▶ _AIM OF THE EXERCISE_
Carry on the passage below about Mr. Zakaria's argument on freedom and democracy, starting after its last sentence.

The challenges facing nations which would like to develop along American lines, or which we would like to do so, only multiply as Mr. Zakaria traces the birth of freedom back to the rise of Christianity -- Christianity provides an enduring source of authority independent of the State, especially Catholicism, which is well-institutionalized -- and as he introduces an economic model that can serve as a predictor of whether democracy is likely to arise and survive or fail: according to a study by Adam Przeworski and Fernando Limongi, the answer appears to be closely related to per capita GDP, with $6,000 seeming to be the level at which reasonable durability is established and $9,000 nearly guaranteeing permanence, with one additional kicker--this wealth needs to be produced, not just natural resources extracted from the ground. All well and good until you realize how affluent such societies are in the broad perspective. Consider that by this gauge the following nations appear primed to join the ranks of the liberal democracies: Romania, Belarus, Croatia, Malaysia, Turkey, Morocco, Tunisia and Iran. There are a couple of nice surprises there, but most have been in the past or are now pretty closely integrated with the West. It has to be considered a particular disappointment that Iran, given the Shah's long pro-American rule, and Turkey, despite Attaturk's vehemently pro-Western ideology, have basically gone backwards in recent decades. And though both offer cause for hope, both also seem like they could instead slip into a period of Islamic fundamentalist primitivism. Indeed, Mr. Zakaria adds what he calls the "Islamic exception":
The Arab world today is trapped between autocratic states and illiberal societies, neither of them fertile ground for liberal democracy. The dangerous dynamic between these two forces has produced a political climate filled with religious extremism and violence. As the state becomes more repressive, opposition within society grows more pernicious, goading the state into further repression. It is the reverse of the historical process in the Western world, where liberalism produced democracy and democracy fueled liberalism.

▶ _DATASET CONTENT_
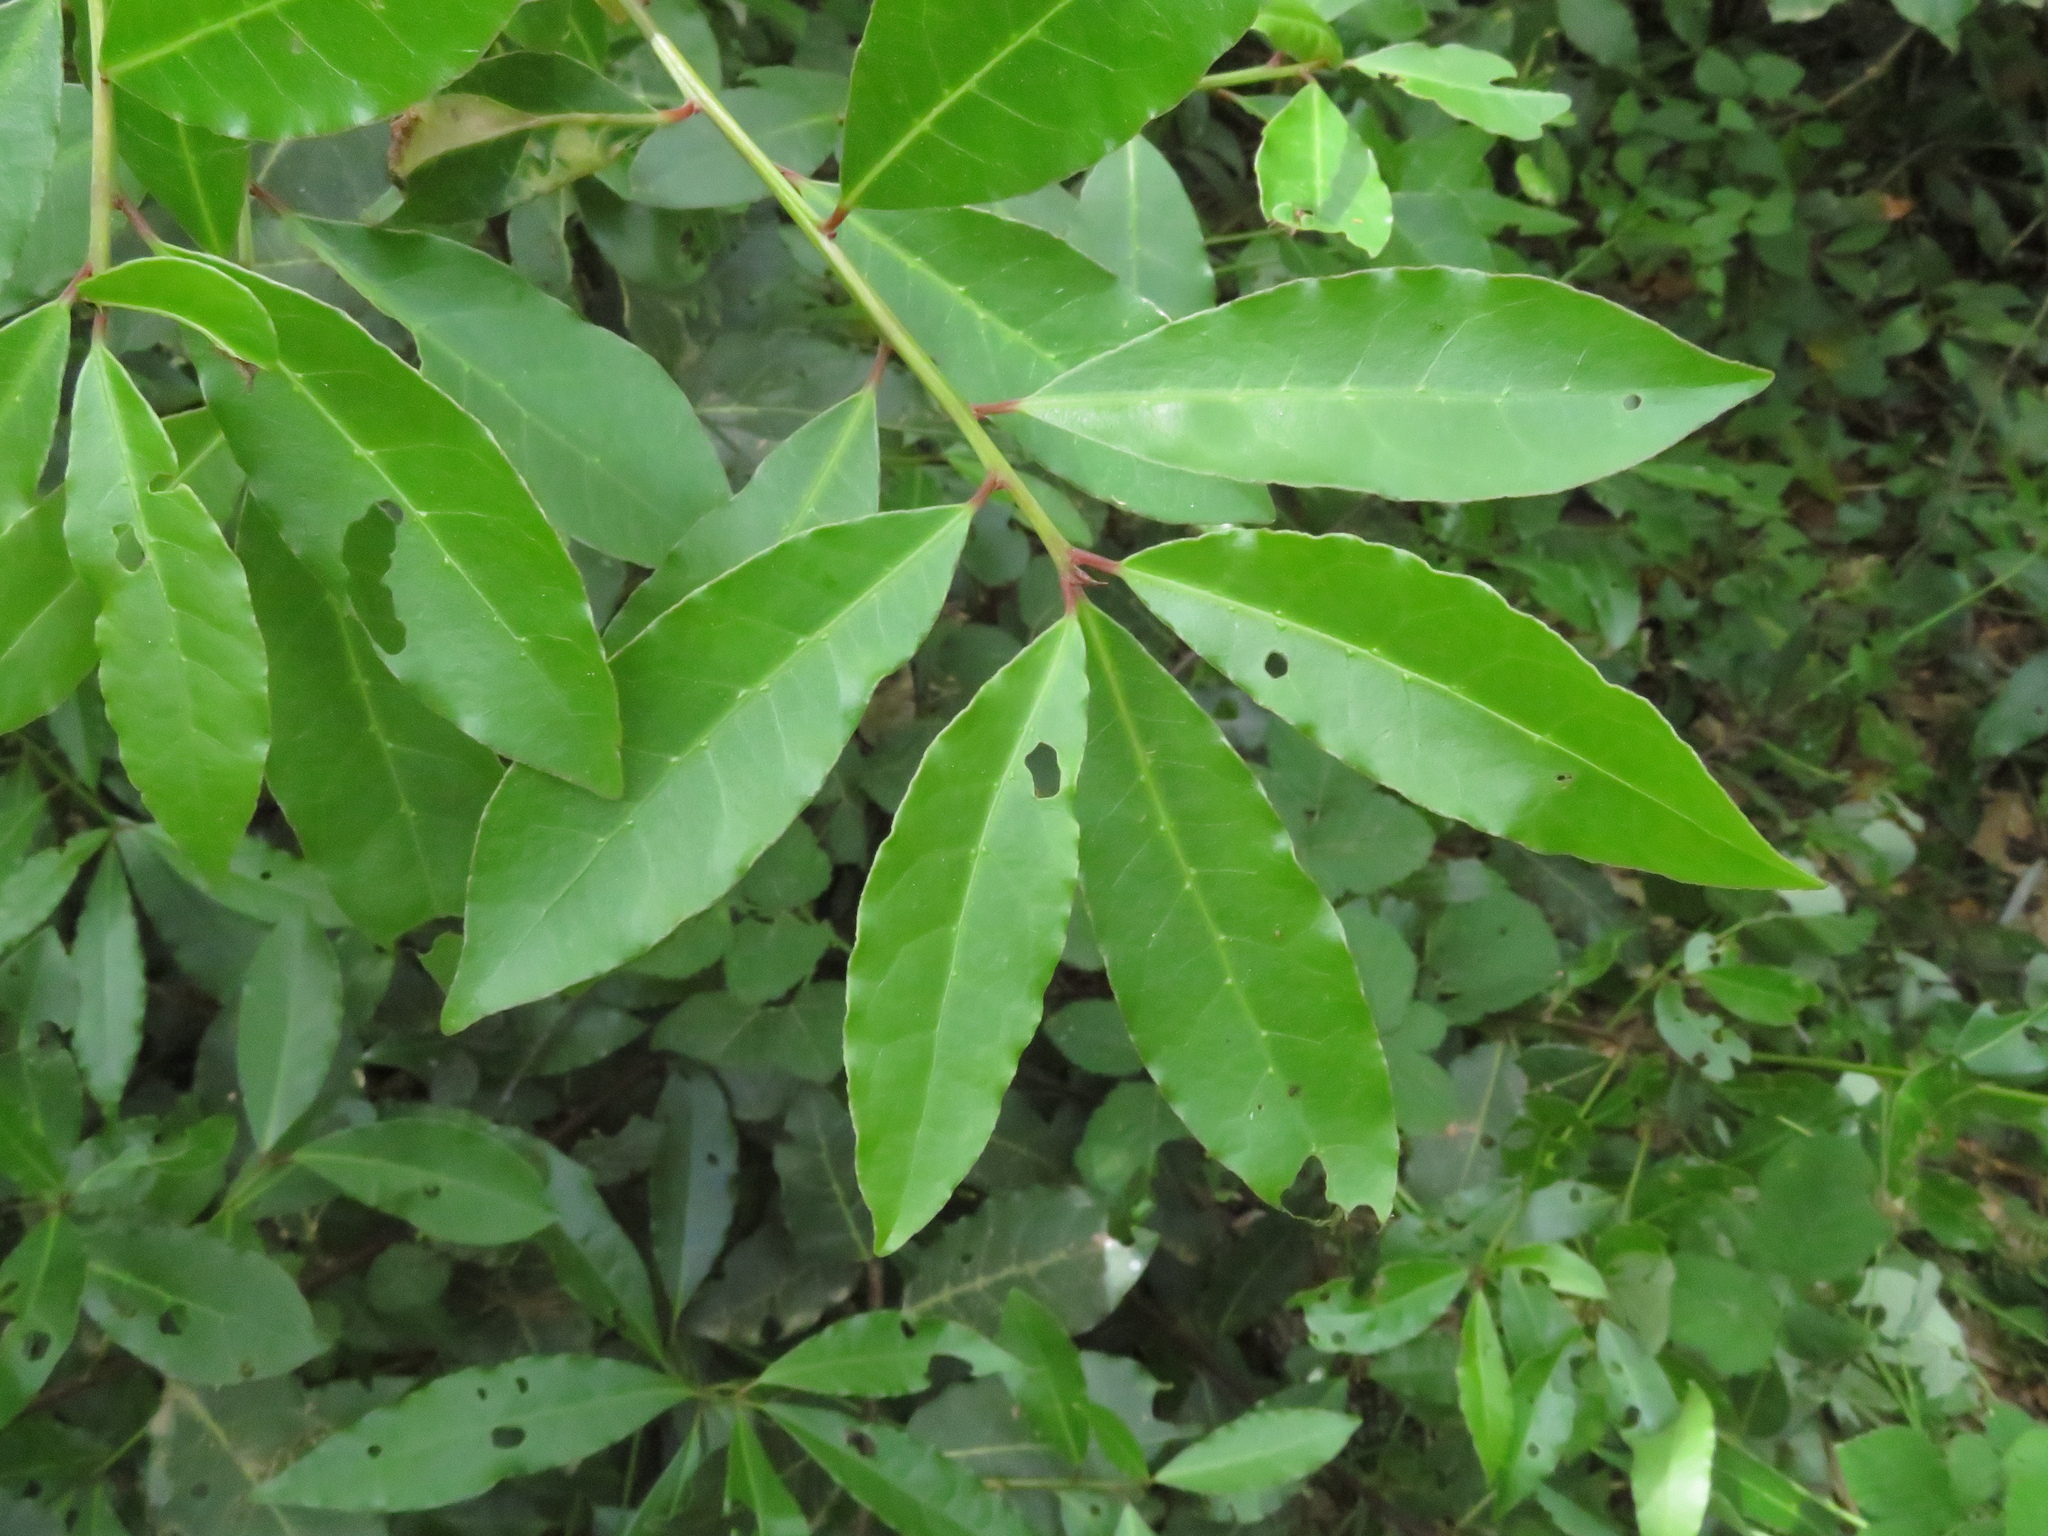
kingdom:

▶ _REPLY TO THE TASK_
That the one region of the world we're all most concerned about these days seems most resistant to liberalization must be cause for worry. Unfortunately. Mr. Zakaria has no easy to answers to how to get the Islamic world on the same track the rest of the world has followed/is following. But he does hold out hope that a liberated Iraq could become a model for the region. We'll see.

In the second half of the book, Mr. Zakaria turns his penetrating gaze on America and ponders whether we too are not suffering from a surplus of democracy. This over-democratization is evident in a variety of places. In government it manifests itself most clearly in the unending growth of government and the refusal of the people to pay for it, as witness the federal deficit and the spending of the entire Social Security trust funds. Given the power to do so the demos has in fact voted itself other peoples money, as predicted many years ago by Alexander Tytler:
A democracy cannot exist as a permanent form of government. It can only exist until the voters discover that they can vote themselves largess from the public treasury. From that time on the majority always votes for the candidates promising the most benefits from the public treasury, with the results that a democracy always collapses over loose fiscal policy, always followed by a dictatorship.
The prediction of eventual dictatorship may seem extreme, but we've not yet seen what happens to democracies when their fiscal policy leads to actual bankruptcy. Japan and certain nations of Western Europe may end up serving as our canary in the coal mine in this regard.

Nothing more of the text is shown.